§ **Tasks to carry out**
1. Rewrite the part of the Address Sanitizer text that opens with the words containing "Address Sanitizer is an" and closes with "the Xcode UI.", replacing "runtime" with "execution time" throughout.
2. Carry the Address Sanitizer text forward from the point at which it stops.

§ **Document segment**

"""

Friday, July 31, 2015

Address Sanitizer

WWDC 2015 Session 413 (video, PDF):

Address Sanitizer is an LLVM tool for C-based languages, that serves the same purpose as Guard Malloc, as it finds memory errors at runtime, however, it has a lot of benefits over the other tools.

It has much less runtime overhead and it also produces comprehensive, detailed diagnostics that are integrated directly into the Xcode UI.

What’s also very important is that it is the only such tool that works on iOS devices.

Nigel Timothy Barber:

The Xcode 7 Address Sanitizer is a revelation. Essential tool.

Mike Ash:

Address Sanitizer uses a simple but brilliant approach. It reserves a fixed section within the process’s address space called the shadow memory. In Address Sanitizer terms, a byte that is marked as forbidden is “poisoned,” and the shadow memory tracks which bytes are poisoned. A simple formula translates each address within the process’s address space into a spot in the shadow memory. Each eight-byte chunk of regular memory maps to a byte of shadow memory, which tracks the poison state of those eight bytes.

"""

§ **Information shown**
"""

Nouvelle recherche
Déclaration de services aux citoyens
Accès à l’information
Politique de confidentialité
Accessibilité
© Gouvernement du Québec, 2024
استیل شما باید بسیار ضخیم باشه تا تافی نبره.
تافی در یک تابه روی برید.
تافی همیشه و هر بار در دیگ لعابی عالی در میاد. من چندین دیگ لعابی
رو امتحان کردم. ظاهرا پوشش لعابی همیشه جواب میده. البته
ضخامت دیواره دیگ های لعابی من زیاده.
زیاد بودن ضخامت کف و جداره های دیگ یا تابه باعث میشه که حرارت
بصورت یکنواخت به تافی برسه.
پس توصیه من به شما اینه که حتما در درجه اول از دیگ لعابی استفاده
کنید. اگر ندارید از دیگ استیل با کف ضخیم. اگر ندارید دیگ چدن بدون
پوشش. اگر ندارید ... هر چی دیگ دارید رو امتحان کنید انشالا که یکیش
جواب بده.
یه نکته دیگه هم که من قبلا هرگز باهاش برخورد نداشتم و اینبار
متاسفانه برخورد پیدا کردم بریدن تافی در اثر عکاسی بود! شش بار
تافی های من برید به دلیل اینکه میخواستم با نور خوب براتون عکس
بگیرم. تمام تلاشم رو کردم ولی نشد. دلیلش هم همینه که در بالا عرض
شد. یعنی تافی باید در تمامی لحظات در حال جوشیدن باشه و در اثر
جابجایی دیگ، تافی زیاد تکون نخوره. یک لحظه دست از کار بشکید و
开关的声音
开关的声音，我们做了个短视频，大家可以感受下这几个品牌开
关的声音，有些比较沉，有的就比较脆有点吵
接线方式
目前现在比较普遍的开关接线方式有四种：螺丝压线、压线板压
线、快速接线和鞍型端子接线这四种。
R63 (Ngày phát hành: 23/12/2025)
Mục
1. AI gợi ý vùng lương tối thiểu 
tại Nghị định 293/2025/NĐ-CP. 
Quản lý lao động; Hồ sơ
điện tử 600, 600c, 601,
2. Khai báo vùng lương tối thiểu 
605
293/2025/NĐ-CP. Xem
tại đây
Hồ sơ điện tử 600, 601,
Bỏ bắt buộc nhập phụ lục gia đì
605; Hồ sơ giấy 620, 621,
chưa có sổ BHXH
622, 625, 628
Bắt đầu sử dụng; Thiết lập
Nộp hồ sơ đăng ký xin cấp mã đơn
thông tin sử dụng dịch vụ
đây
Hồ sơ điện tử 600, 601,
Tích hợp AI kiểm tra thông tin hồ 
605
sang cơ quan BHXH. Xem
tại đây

"""
"""

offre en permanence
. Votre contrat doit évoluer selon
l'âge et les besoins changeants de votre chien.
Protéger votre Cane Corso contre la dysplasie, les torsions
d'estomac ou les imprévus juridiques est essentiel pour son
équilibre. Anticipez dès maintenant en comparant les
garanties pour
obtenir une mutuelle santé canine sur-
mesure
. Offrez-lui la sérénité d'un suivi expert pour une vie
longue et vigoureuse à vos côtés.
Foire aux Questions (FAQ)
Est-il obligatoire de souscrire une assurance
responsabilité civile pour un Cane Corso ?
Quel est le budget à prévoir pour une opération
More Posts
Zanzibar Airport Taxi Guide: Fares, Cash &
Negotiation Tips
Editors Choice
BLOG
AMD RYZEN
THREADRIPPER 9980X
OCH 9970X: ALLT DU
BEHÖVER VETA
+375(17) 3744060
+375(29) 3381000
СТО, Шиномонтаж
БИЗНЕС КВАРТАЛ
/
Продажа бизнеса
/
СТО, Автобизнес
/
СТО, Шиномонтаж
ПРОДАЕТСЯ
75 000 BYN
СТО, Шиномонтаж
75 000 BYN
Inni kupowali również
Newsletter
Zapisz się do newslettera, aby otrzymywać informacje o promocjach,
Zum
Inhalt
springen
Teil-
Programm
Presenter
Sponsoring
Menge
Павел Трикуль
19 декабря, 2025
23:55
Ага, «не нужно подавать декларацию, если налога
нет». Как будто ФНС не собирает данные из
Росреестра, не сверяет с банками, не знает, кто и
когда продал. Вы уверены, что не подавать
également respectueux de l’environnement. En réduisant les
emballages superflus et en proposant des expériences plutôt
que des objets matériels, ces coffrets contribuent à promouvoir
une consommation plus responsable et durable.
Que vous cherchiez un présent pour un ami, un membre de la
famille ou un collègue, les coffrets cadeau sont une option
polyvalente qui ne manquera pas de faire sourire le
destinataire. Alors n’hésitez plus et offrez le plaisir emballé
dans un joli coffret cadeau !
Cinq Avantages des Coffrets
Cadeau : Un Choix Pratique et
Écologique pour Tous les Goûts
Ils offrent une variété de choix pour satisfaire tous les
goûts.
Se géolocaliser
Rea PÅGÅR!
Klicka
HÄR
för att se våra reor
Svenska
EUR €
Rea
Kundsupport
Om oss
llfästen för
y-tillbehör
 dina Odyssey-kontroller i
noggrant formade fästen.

"""

§ **Answers given**
1.
Address Sanitizer is an LLVM tool for C-based languages, that serves the same purpose as Guard Malloc, as it finds memory errors at execution time, however, it has a lot of benefits over the other tools.

It has much less execution time overhead and it also produces comprehensive, detailed diagnostics that are integrated directly into the Xcode UI.

2.
[…]

With this table structure in place, Address Sanitizer generates extra code in the program to check every read and write through a pointer, and throw an error if the memory in question is poisoned. This is the advantage of being integrated into the compiler and not merely existing as an external library or runtime environment: every pointer access can be reliably identified and the appropriate checks added into the machine code.

Compiler integration also allows neat tricks like the ability to poison and guard local and global variables, not just heap allocations. Locals and globals are allocated with a bit of extra padding in between them, and the padding is poisoned to catch any overflows. This is something that Guard Malloc can’t do, and that Valgrind has difficulty with.

Keith Harrison:

It is important to understand that the Address Sanitizer is a run-time tool so you need to exercise your code for it to find problems. This makes it a good candidate to enable when running unit and UI tests. Whilst Apple claims it has low overhead (2x-5x CPU and 2x-3x memory) it is not performance free so you may want to experiment if you have large test suites before leaving it enabled.